ESPIONNAGE – Normalement pur texte technique, la loi de programmation militaire 2013 inclut un article concernant l'élargissement de la surveillance. De quoi provoquer un tollé au sein des professionnels et association Internet.
L'affaire de l'espionnage de la NSA aurait-elle inspiré le gouvernement ? L'article 13 de la loi de programmation militaire, votée mardi 10 décembre au Sénat, pourrait le laisser croire. Il élargit le champ d'accès aux données téléphoniques et informatiques des Français, détenues par les opérateurs télécoms et les hébergeurs, à partir du 1er janvier 2015. En clair, leurs mails, conversations téléphoniques et données de géolocalisation pourront être observés.
Le nouveau dispositif autorise la police et la gendarmerie, mais aussi les ministères de la Défense, de l'Intérieur et de l'Economie à accéder à ces données sans recourir à un juge. Jusqu'à présent, il était permis de s'en passer seulement dans les cas de terrorisme. Désormais, les services de l'Etat pourront le faire dans les cas de lutte contre la criminalité, la délinquance organisée et la préservation du potentiel scientifique et économique de la France.
Presque unanimité contre le principe de la loi
C'est ce dernier cas de figure qui inquiète de nombreux acteurs du Web, syndicats professionnels comme association de défense des libertés Internet. "Ce point de préservation du potentiel scientifique et économique de la France est trop vague. On peut imaginer que l'Etat ait ainsi le droit de surveiller des manifestants contre un aéroport ou des journalistes qui enquêtent sur l'héritière d'un groupe de cosmétiques", ironise pour metronews Jérémie Zimmermann, porte-parole de la Quadrature du Net, association de défense des libertés sur Internet.
Autre critique, plus inattendue, celle du Medef.

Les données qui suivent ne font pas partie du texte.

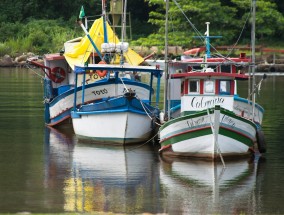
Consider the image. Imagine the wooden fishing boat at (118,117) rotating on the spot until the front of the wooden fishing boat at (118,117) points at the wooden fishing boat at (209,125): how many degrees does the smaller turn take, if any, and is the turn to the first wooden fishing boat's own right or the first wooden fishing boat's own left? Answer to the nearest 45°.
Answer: approximately 45° to the first wooden fishing boat's own left

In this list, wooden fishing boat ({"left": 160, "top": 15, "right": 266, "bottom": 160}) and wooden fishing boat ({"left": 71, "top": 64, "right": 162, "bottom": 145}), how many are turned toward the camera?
2

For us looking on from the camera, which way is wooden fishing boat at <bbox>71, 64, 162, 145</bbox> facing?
facing the viewer

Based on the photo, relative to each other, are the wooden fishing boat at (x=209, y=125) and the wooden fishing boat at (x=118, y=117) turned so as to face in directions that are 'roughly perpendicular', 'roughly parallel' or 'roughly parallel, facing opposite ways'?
roughly parallel

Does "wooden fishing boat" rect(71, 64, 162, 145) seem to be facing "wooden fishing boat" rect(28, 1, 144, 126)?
no

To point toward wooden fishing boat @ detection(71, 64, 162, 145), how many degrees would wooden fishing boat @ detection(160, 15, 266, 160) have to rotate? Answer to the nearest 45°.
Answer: approximately 135° to its right

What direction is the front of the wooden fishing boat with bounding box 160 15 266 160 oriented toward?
toward the camera
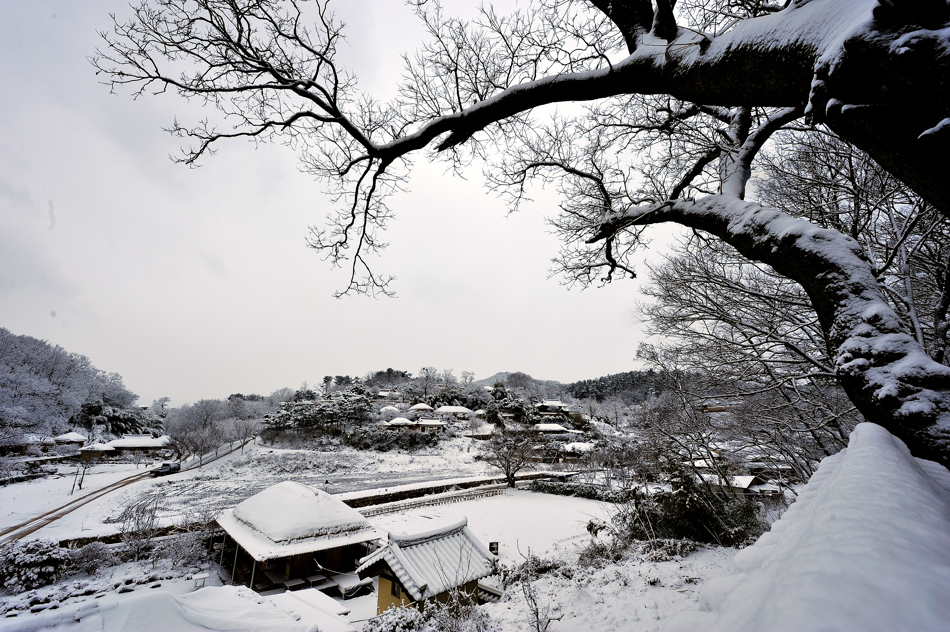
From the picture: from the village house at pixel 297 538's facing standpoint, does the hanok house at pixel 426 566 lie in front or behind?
in front

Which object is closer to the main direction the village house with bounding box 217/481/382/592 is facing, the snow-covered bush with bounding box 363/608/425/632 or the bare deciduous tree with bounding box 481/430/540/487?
the snow-covered bush

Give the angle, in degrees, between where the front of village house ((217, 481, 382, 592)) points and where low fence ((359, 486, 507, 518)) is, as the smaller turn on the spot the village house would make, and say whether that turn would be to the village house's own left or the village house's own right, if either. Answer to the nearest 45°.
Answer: approximately 90° to the village house's own left

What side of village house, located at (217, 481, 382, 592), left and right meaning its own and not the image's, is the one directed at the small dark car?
back

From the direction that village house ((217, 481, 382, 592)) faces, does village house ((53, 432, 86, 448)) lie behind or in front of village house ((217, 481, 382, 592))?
behind

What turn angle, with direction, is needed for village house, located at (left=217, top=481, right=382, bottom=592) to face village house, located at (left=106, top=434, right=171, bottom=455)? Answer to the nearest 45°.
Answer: approximately 180°
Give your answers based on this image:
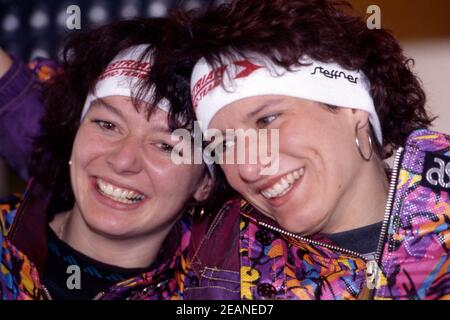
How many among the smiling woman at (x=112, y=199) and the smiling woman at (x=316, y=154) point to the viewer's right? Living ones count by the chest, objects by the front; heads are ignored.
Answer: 0

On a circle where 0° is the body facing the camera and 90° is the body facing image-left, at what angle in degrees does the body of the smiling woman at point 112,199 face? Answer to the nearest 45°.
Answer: approximately 0°

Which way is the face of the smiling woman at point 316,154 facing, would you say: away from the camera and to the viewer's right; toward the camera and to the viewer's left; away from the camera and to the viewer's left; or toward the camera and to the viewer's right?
toward the camera and to the viewer's left
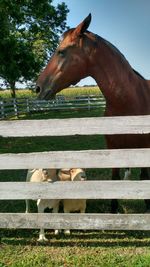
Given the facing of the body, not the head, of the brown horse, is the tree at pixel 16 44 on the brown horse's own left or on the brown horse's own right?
on the brown horse's own right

Pour le syndicat patronal, "il s'agit d'une grave atteinte à la confiance que l'ensemble des acteurs doivent avoir dans l'Internet". Gilles Babinet, responsable des enjeux du numérique pour la France auprès de la Commission européenne a quant à lui déclaré dans Les Echos que "nous sommes à deux doigts d'une dictature numérique".
Un avis partagé par Jérémie Zimmermann qui estime que la France est face à une "dérive totalitaire". Avant de conclure sur une citation de Thomas Jefferson : "si tu es prêt à sacrifier un peu de liberté pour te sentir en sécurité, tu ne mérites ni l'une ni l'autre". Une variante moins connue, mais tout aussi inquiétante que le Big Brother de George Orwell, auquel la loi a souvent été comparée.